As Instagram has shown, tremendous value has been created in a company that makes virtually no money but then became a threat to another company and thus got bought for an exorbitant amount of money. There have to be buyers with the appropriate resources and reasons, competitive conditions which drive those purchases to be made, and sometimes a lot of luck to be an employee or investor in the acquired company. Market conditions were right for this happen; they may have had this fact in mind, or maybe they just fell into it when Instagram took off.
Try this in 2008-09 and you probably would have failed to get funding. Could Instagram have survived through those few tough years? Maybe they could have; maybe they would have died.
So now I’ve been hearing word that investors are out looking for Instagram-ish investments. Doesn’t make those companies raising money with real revenue feel any better when they don’t fit the “momentum play” mold. I would, however, say that feeling hatred and jealousy is natural but it’s time to let go and learn from this.
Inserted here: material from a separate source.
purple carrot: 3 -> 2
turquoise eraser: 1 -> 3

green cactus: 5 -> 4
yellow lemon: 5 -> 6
You need to watch the markets like a hawk. Like Mark Fletcher, he adjusted his startup building and fund raising strategy according to what the markets were like at that time. You go out and try to raise for one type of startup when the markets are looking for another type, right or wrong, and that means your chances of raising a round could actually be much less! (We pesky investors just love to follow the herd and be ultra-risky.) So much luck is bound in this business that the timing could just shift on you and you’re dead in the water – or you just hit the jackpot by raising at a momentum level valuation.
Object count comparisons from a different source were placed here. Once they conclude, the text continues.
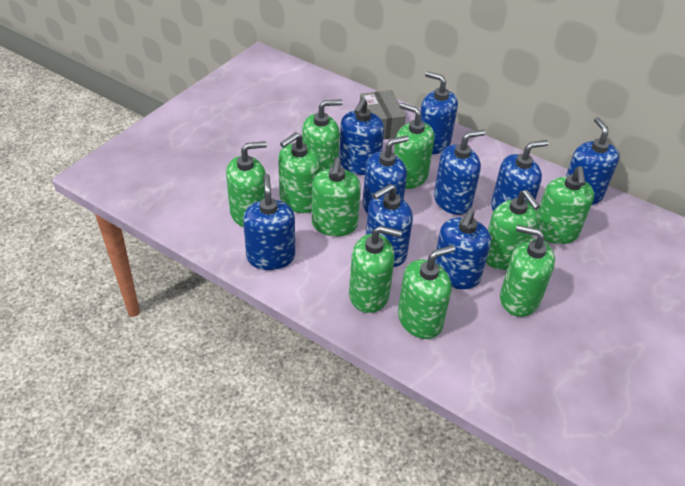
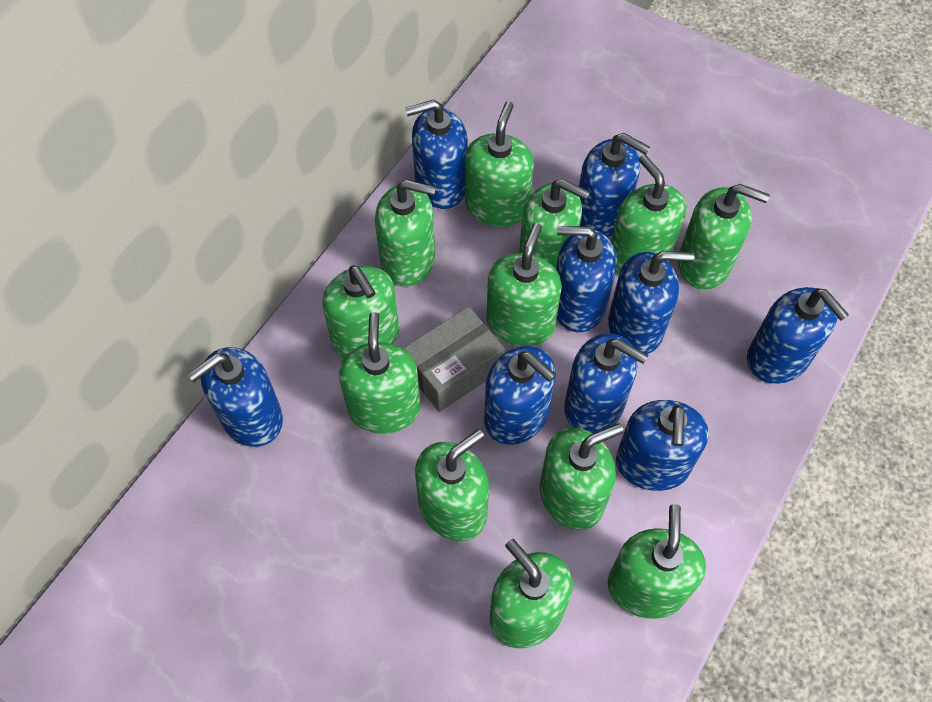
green soap dispenser: 10 -> 12

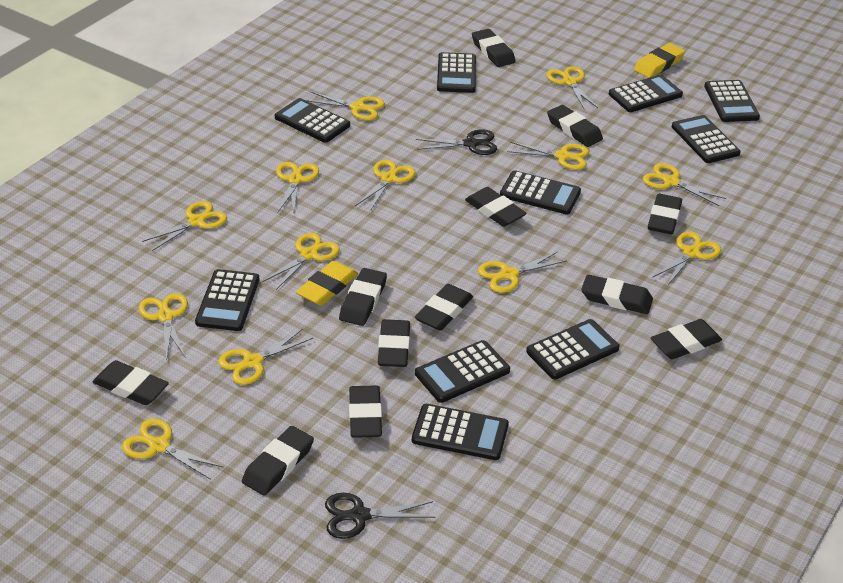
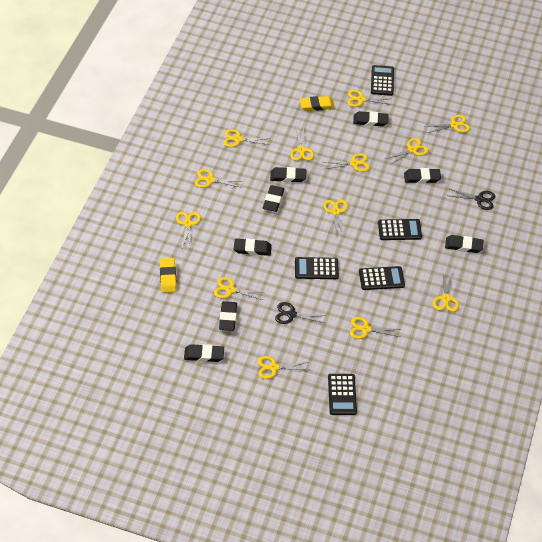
black calculator: 10 -> 5
black eraser: 12 -> 8

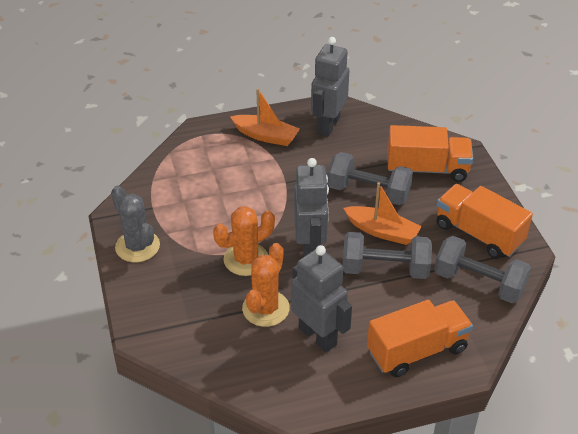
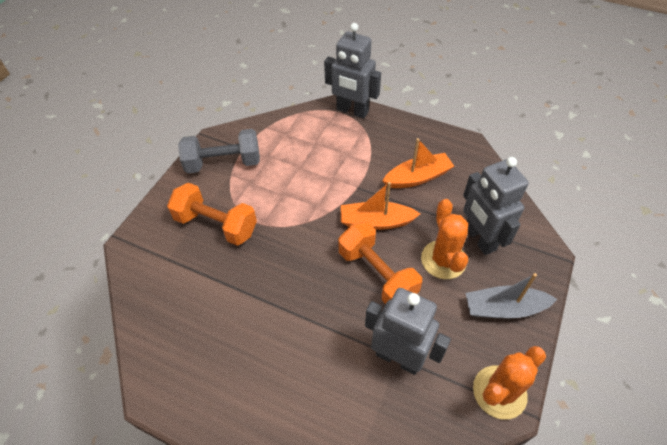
grey boat: 0 -> 1
grey cactus: 1 -> 0
grey dumbbell: 3 -> 1
orange dumbbell: 0 -> 2
orange truck: 3 -> 0

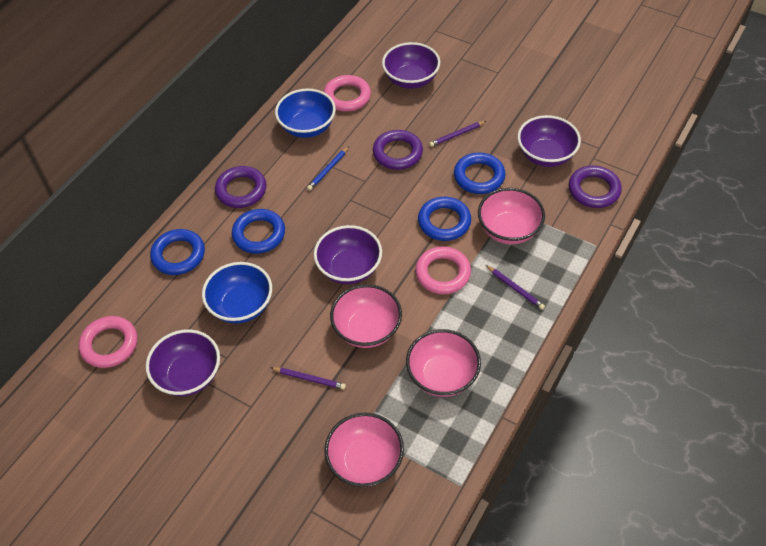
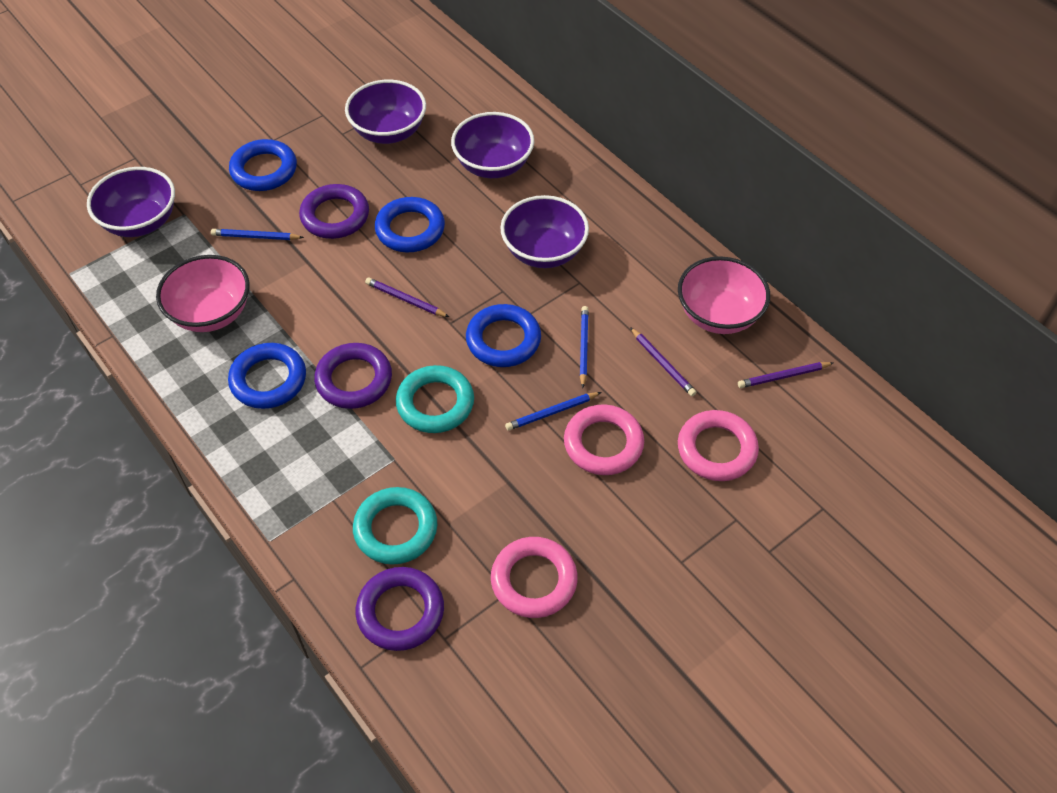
blue bowl: 2 -> 0
blue pencil: 1 -> 3
pink bowl: 4 -> 2
turquoise ring: 0 -> 2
For us investors, we need to also watch the macro conditions and decide how we’re going to invest. Some investors will look at their strategies and available funds and go for what is hot now. Others will stick to their guns and be more conservative. Higher risk = higher potential return…or higher loss. Losing all your money in bad investments is bad enough when it’s your own money; it’s career ending when you lose your LPs’ money. Or you could be one of the investors in Instagram and now you’re a hero. Which one will you go for?
But for each of us, getting cranky, jealous and hateful isn’t productive. For me, this is whole ecosystem is fascinating and why I enjoy being an investor. It is a huge challenge to me to play in this topsy-turvy, ever-shifting world. Will I be right? Will I make the right decisions? Or will I lose everything? How can I be smarter and better than everyone else? Will I be lucky? Have I created enough luck? By the way, these decisions I make today may not have results, good or bad, for months, maybe even years. Timing is nearly impossible. Never hating, always learning and improving.
The pace of change is incredibly fast now. Launch Capital’s research into the megatrends revealed that the speed of these changes is only going get faster. It can be bewildering to think that investing in revenue generating startups was in vogue only 2-3 years ago and now people are chasing startups that have momentum in users, revenue or no. It could be mere months when the next big shift happens.
I, for one, am enjoying the ride on this rollercoaster and patting those on the back who manage to make money no matter what the market conditions are at that time.